In conclusion, let me, Dear Reader, humbly suggest that if you are a nurse, or know a nurse, you remind them that bedside manner is required even if you are communicating by phone, and especially when said bed may be a deathbed. Be kind, dump the script, and steel yourself. It’s a tough job, and you got off easy with someone who will explicitly communicate acknowledgment of the difficulty and challenge you face in your position.

And maybe, just maybe, if I get you on a call, I won’t be tempted to take a very loud and messy shit while discussing our philosophical differences on patient care.


2 comments:

Belle said...

During the last weeks before she passed, my mom switched to hospice care. I noticed an immediate shift in how they dealt with things. They avoided any treatments or options that would prolong a patient's life. It makes sense for most hospice patients because it is end of life care. The point is make passing on as comfortable and easy as possible. I was also upset when they denied our request for more nutritive IV fluids but years later, I feel a bit differently. It would've only prolonged her suffering. My mom repeated requested euthanasia in her last weeks and at that point, I wished it had been a choice. I know it's little comfort for you who is going through this situation right now.

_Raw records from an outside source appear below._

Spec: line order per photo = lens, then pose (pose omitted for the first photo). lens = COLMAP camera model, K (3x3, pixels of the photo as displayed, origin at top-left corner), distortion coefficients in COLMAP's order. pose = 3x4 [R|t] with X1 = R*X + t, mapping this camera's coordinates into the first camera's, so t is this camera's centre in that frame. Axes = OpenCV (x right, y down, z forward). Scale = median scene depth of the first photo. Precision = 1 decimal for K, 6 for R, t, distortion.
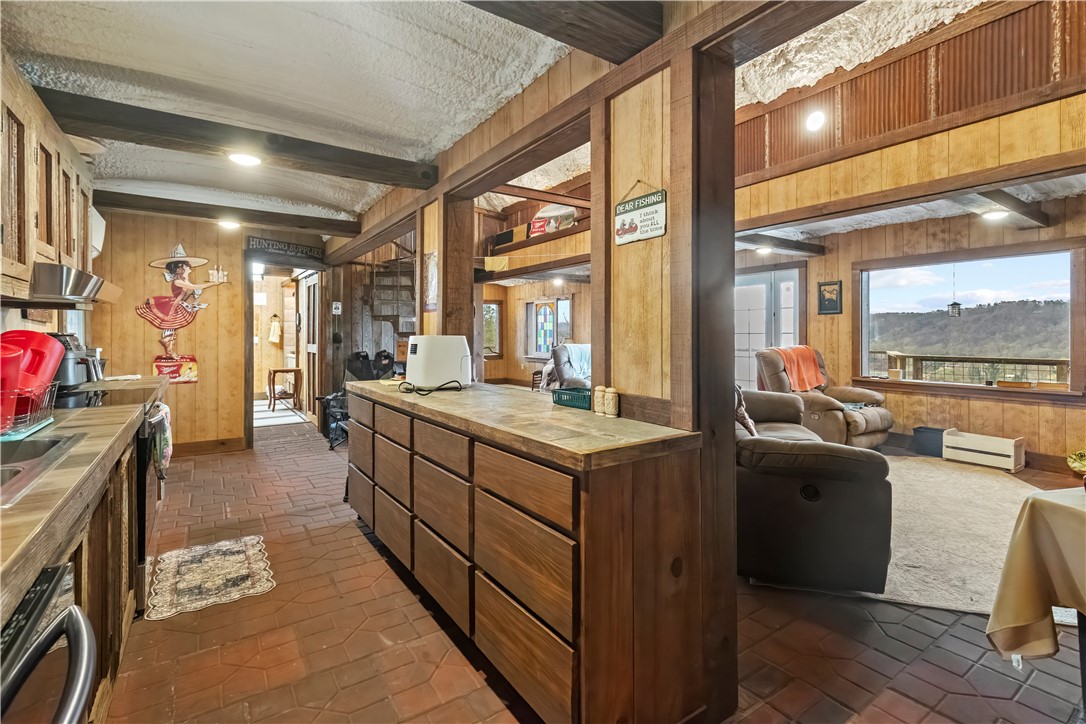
lens RADIAL K [[498.5, 0, 548.4], [0, 498.5, 336.9], [0, 0, 1]] dist [0.002940, 0.000166]
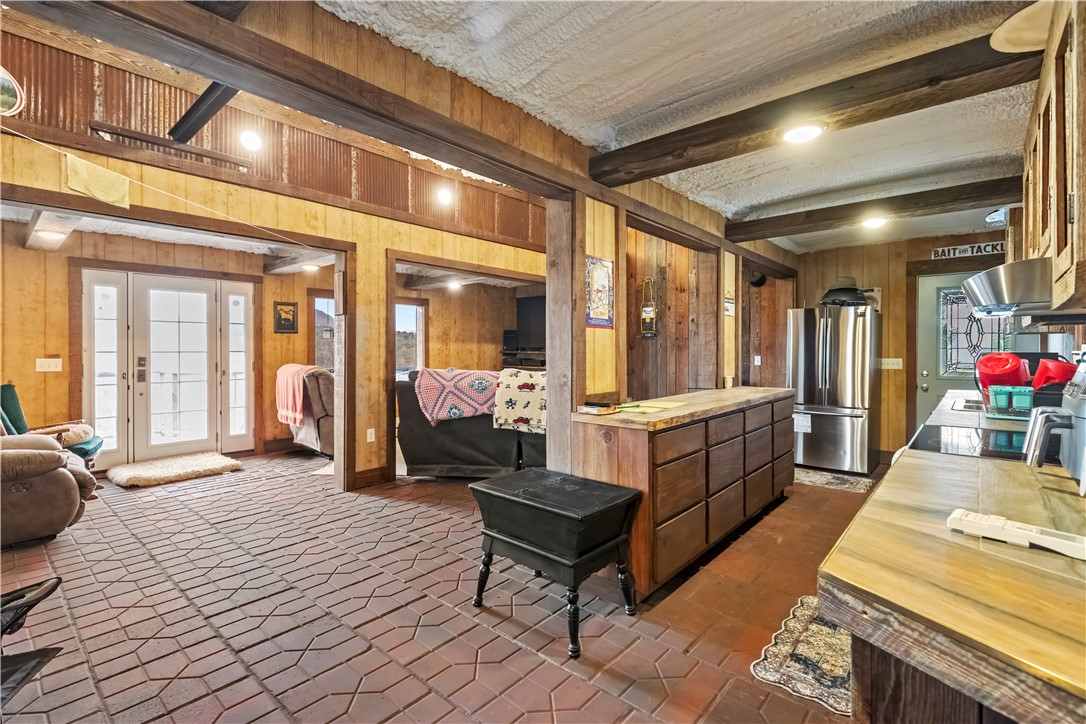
lens RADIAL K [[494.5, 0, 550.4], [0, 494.5, 350.6], [0, 0, 1]] dist [0.001158, 0.000115]
pose [[-0.248771, -0.001038, 0.968562, -0.750962], [0.006060, 0.999978, 0.002628, -0.011064], [-0.968543, 0.006523, -0.248759, 0.934222]]
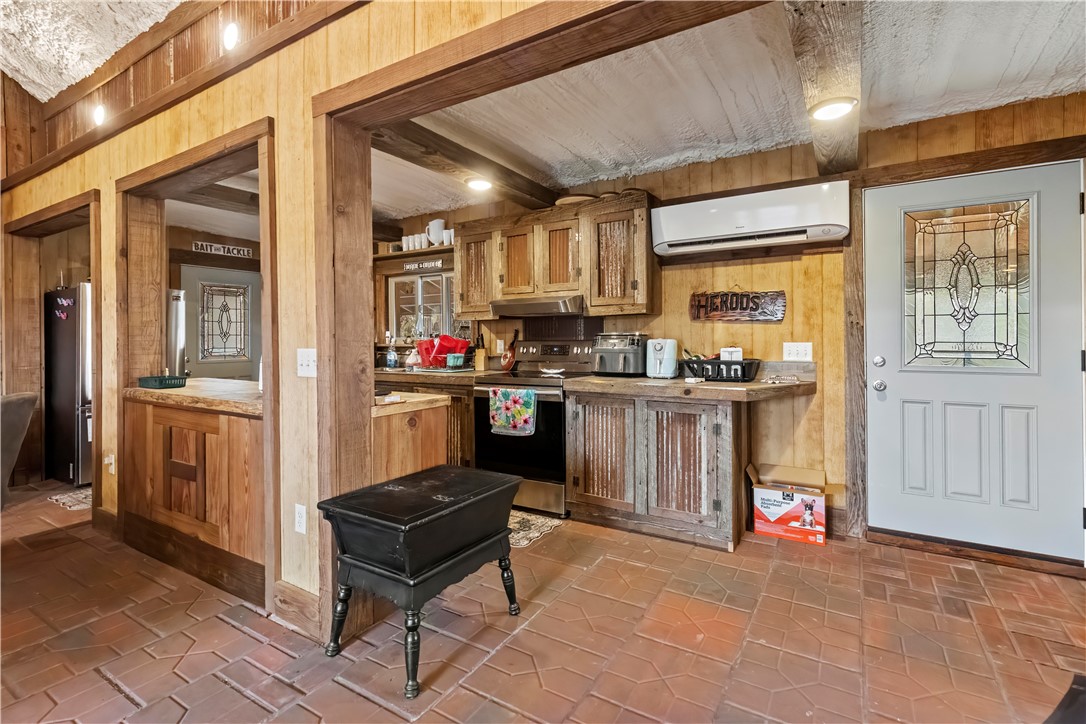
lens RADIAL K [[498.5, 0, 548.4], [0, 498.5, 336.9], [0, 0, 1]] dist [0.002940, 0.000166]
pose [[-0.914234, 0.006601, -0.405133, -0.163973], [0.005483, 0.999977, 0.003921, -0.003476], [0.405150, 0.001363, -0.914249, 1.256450]]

The lady you spoke to sounds insensitive. Nobody cares about how much it costs. If it had been 500k, I would've still paid for it. I don't how much pain your father is going through. Perhaps he does want to live for as long as possible. In which case, you should escalate higher up or switch companies to get what your father needs.

My thoughts are with you and your family.

Ryan Yamada said...

Nancy,

Thanks for your thoughts and sharing your experiences. My condolences for your loss, though I am glad you found comfort in the choice of hospice care for your mother, even if it came years later.

I feel a bit better about the whole thing after writing about it. Both my dad and I are pretty pragmatic and philosophical about his situation. I resent the manner in which this was done, and not the actual medical judgment. It's a continuing discussion, one I was able to continue this afternoon, and one which will probably extend into the next few weeks.